This article covers what happens when things go wrong.

Backup and Recovery

Managing backup and recovery of the StifleR server is very simple.

Backup

There are only a few files that require backup on the StifleR server.

From the StifleR server installation folder:

  • The main service configuration file (StifleR.Service.exe.config)

From the ProgramData\StifleR folder:

  • LocationData.xml

  • JobsData.xml.

Since these files are small it is worthwhile to back them up locally several times a day and then at least once daily to a remote location.

Recovery

Using the backed up files the entire StifleR server can be re-installed in a couple of minutes.

  1. Build a new server

  2. Install the latest version of StifleR

  3. Stop the StifleR Service

  4. Copy the configuration file (make a backup copy of the installed one) and merge with the backup files.

  5. Check the installation notes on version upgrades and modify data if needed per the new version installation guide.

  6. Create new copies from your backup versions of the LocationData.xml and the JobsData.xml with any modifications required.

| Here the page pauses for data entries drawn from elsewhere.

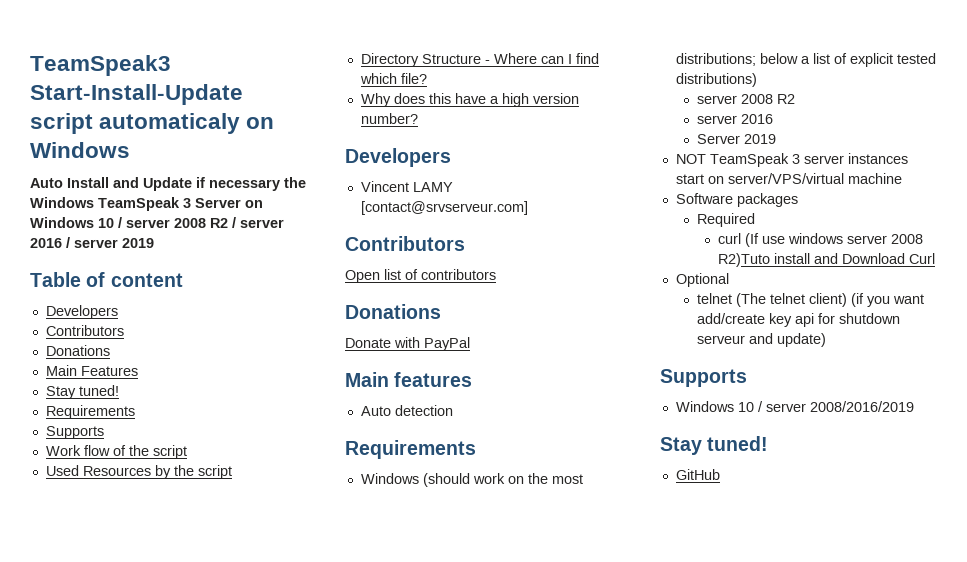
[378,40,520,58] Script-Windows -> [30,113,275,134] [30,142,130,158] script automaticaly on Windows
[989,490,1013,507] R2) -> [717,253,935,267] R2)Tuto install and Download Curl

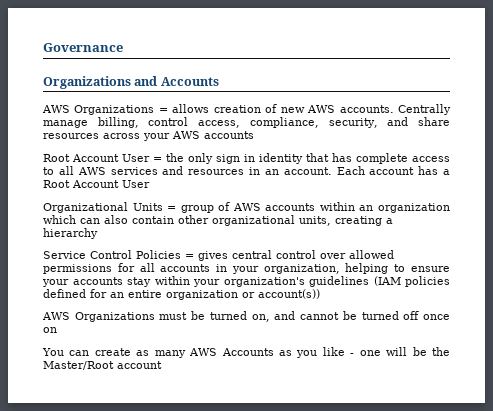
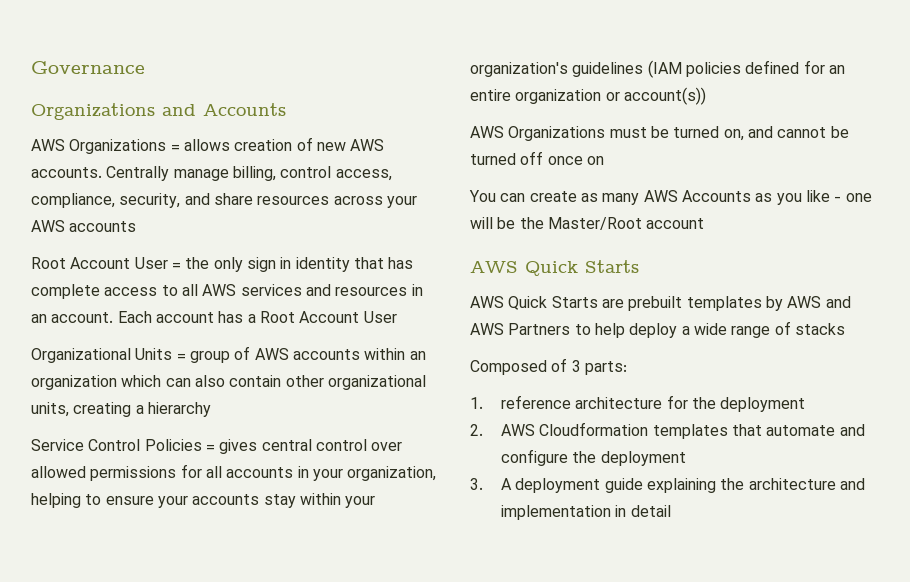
(162, 365) none -> [470,260,639,276] [470,296,851,311] [470,321,845,338] [470,358,627,375] [470,395,806,412] [470,422,865,439] [501,449,686,466] [470,478,865,493] [501,505,671,520] // AWS Quick Starts // AWS Quick Starts are prebuilt templates by AWS and AWS Partners to help deploy a wide range of stacks // Composed of 3 parts: // 1. reference architecture for the deployment // 2. AWS Cloudformation templates that automate and configure the deployment // 3. A deployment guide explaining the architecture and implementation in detail

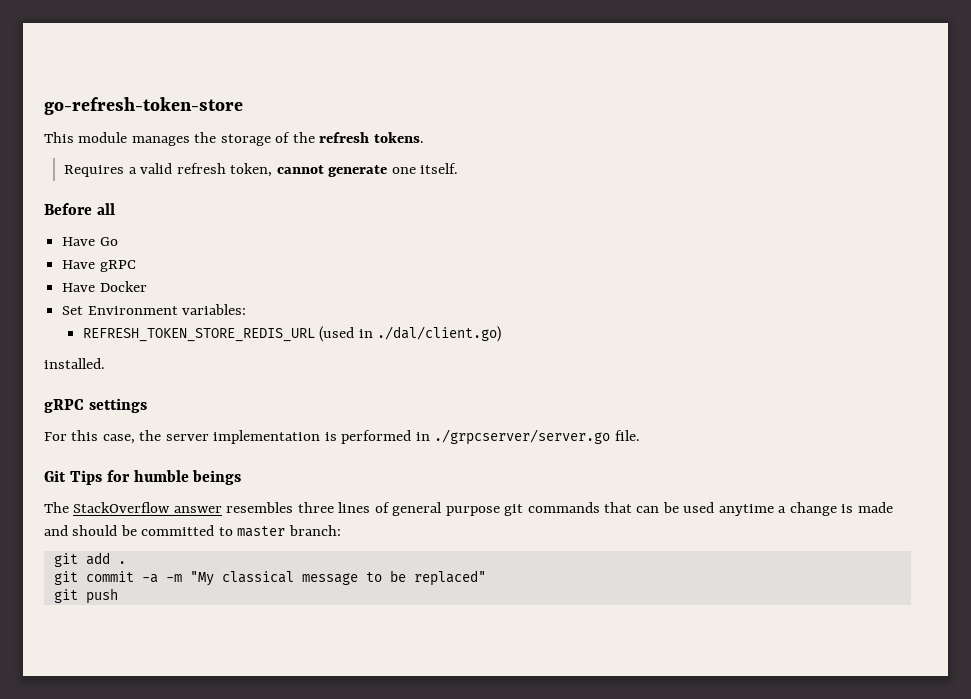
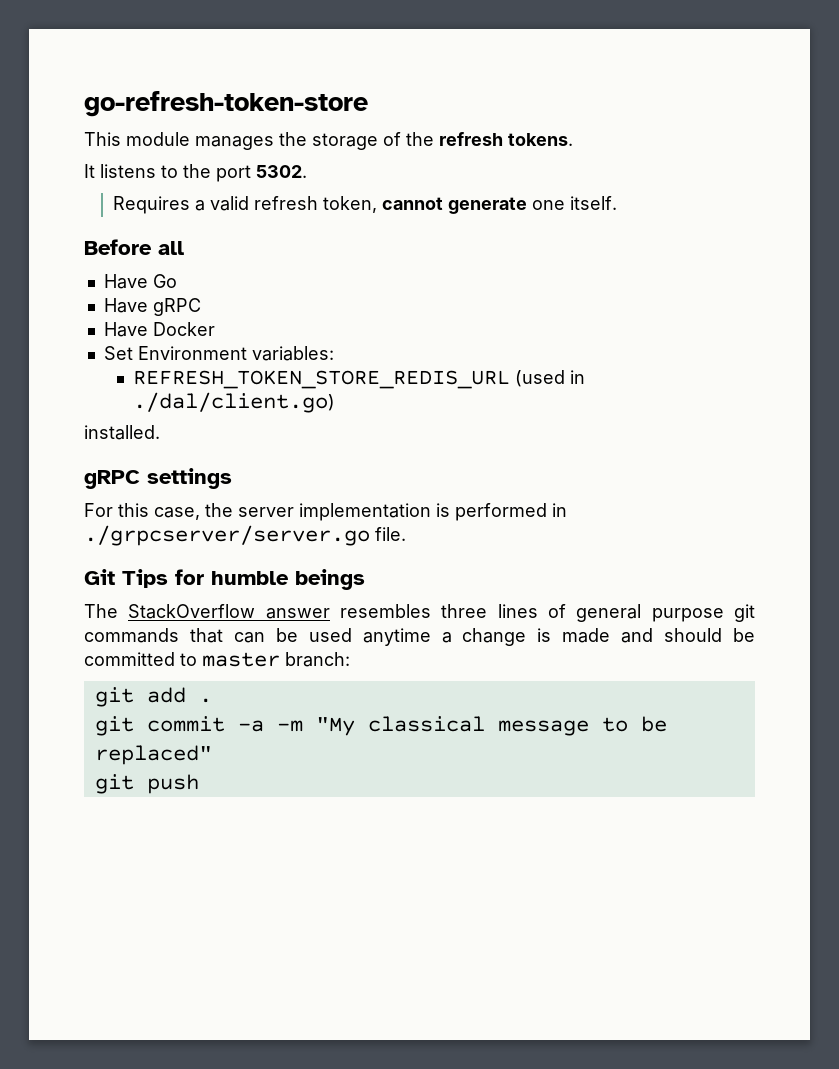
(424, 137) none -> [84,164,307,182] // It listens to the port 5302.

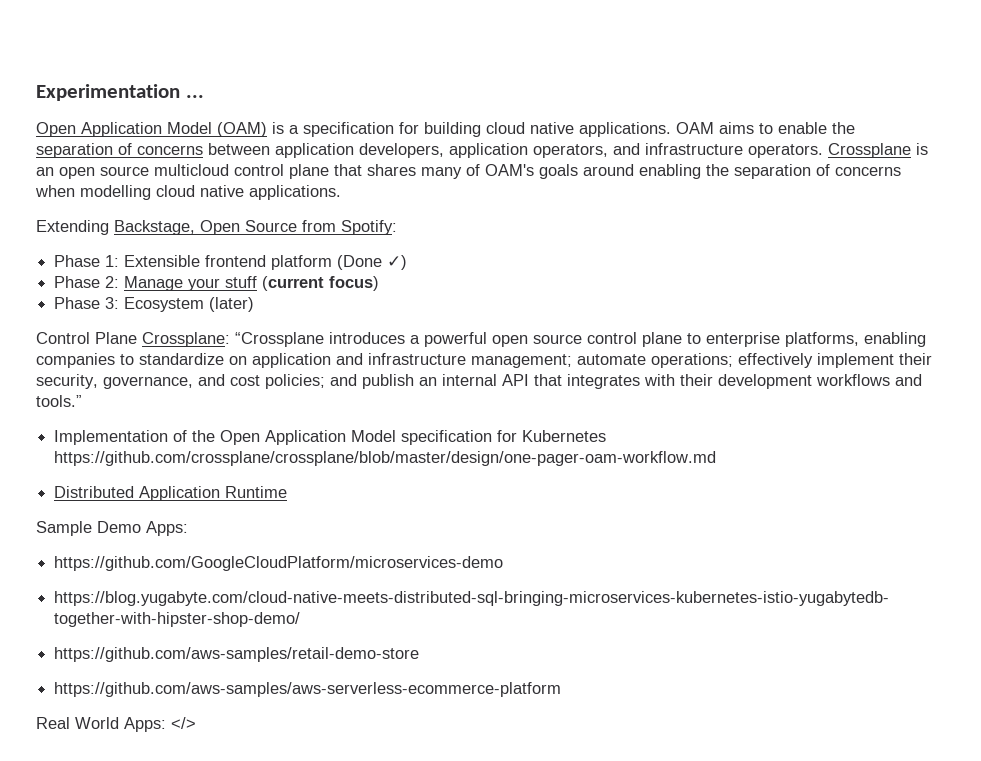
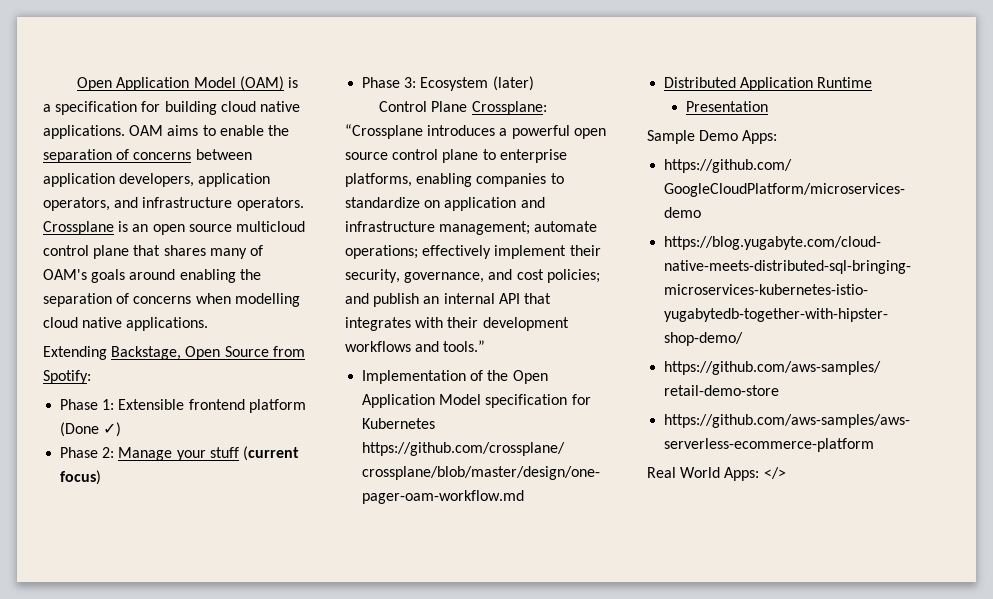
[36,84,204,101] Experimentation ... // -> (77, 84) none
(288, 492) none -> [686,101,769,112] // Presentation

Client exits or service is Stopped

If the client is in connected mode and the client is Red Leader it will instruct the server that is disconnecting, remove the Red Leader role and disconnect it’s SignalR connection to the server. It will then reset the BITS and DO policy values to whatever is configured in the DefaultDisconnectedBITSPolicy and DefaultDisconnectedDOPolicy values in the StifleR.ClientApp.exe.config file.

If this is value is set to 0 all downloads will be stopped. If it set to 18446744073709551615 (ulong max value) it will remove the policy completely. By default, this value is set to 64 which will configure a Maintenance policy that allows the client to use 64Kbp/s. Therefore, in the case of total server, loss clients will use 64Kbp/s each, but the effective number is likely to be lower as they will fall back to its regular behavior which is fairly decent at dealing with multiple concurrent downloads as long as they don’t start at the same time.

If the client is in standalone mode, changes to the policy are never made and therefore there is nothing to reset.

You can also track non-running services via the event log, triggering an action if the client is not running.

Bad Leader Detection

The solution builds on Two-Way communication between Red Leader and Server. If traffic is flowing only one way, actions are triggered on the server to replace the Red Leader.

This is built around the fact that the Red Leader must accept nomination and return back acceptance. Once the Leader has accepted the nomination the following are set to true on the Client instance on the Server:

  • ReportedRedLeader - Boolean

  • ReportedBlueLeader - Boolean

If ReportedRedLeader=False is detected then it would be replaced. The Server detects unresponsive Red Leaders in a configurable time and flags the Leader as bad. This can happen when the Client disconnects or has stopped reporting.

The client will detect that the server is no longer communicating with it and un-assigns itself. The Server doesn’t care as it will have already assigned another Red Leader.

Client Can’t Connect to Server (network issue etc.)

If the client cannot connect to server at all, due to networking roaming or other issues, the client will try to connect to the next server in the list. Failing to connect to a valid server causes the Client to stall and wait until it can detect a valid Windows Network ID.

Client Crashes

If the client crashed it may or may not be able to reset its BITS policy to the configured value. It is best to allow the service automatically re-start itself and correct the wrong value. At service startup it will reset its BITS policy to the default low value.

Server Crashes

In the case of a complete Server loss the clients would all be disconnected and try to re-connect to the server that they were connected to. You can set the client config value of SleepBeforeSwitchingServer to wait before trying the last known good server.

The client will wait for a random of between 1 (Configurable via the SleepBeforeSwitchingServer) minute and 5 minutes (Not configurable) before reconnecting back.

If the last known server is not reachable, the next server in the Client’s configuration list will be tried. To avoid overwhelming the new server the clients wait for a period of 1(SleepBeforeSwitchingServer) to 5 minutes (Hard limit) before connecting to the new server.

In case of running the clients in (Legacy) Event driven mode, if the first server in the list is down this may lead to very slow progress of downloads as the second server to connect to might not be tried until after five minutes.

If you don’t have a warm standby server, the clients will still wait between one and five minutes before reconnecting back to the server. In the meantime, all Red Leaders will un-assign themselves and all clients and leaders will set the DefaultDisconnectedBITSPolicy and  DefaultDisconnectedDOPolicy values ( 64Kb/s.)

Once the server is back up and running the clients will reconnect, configure and resume their regular tasks as before.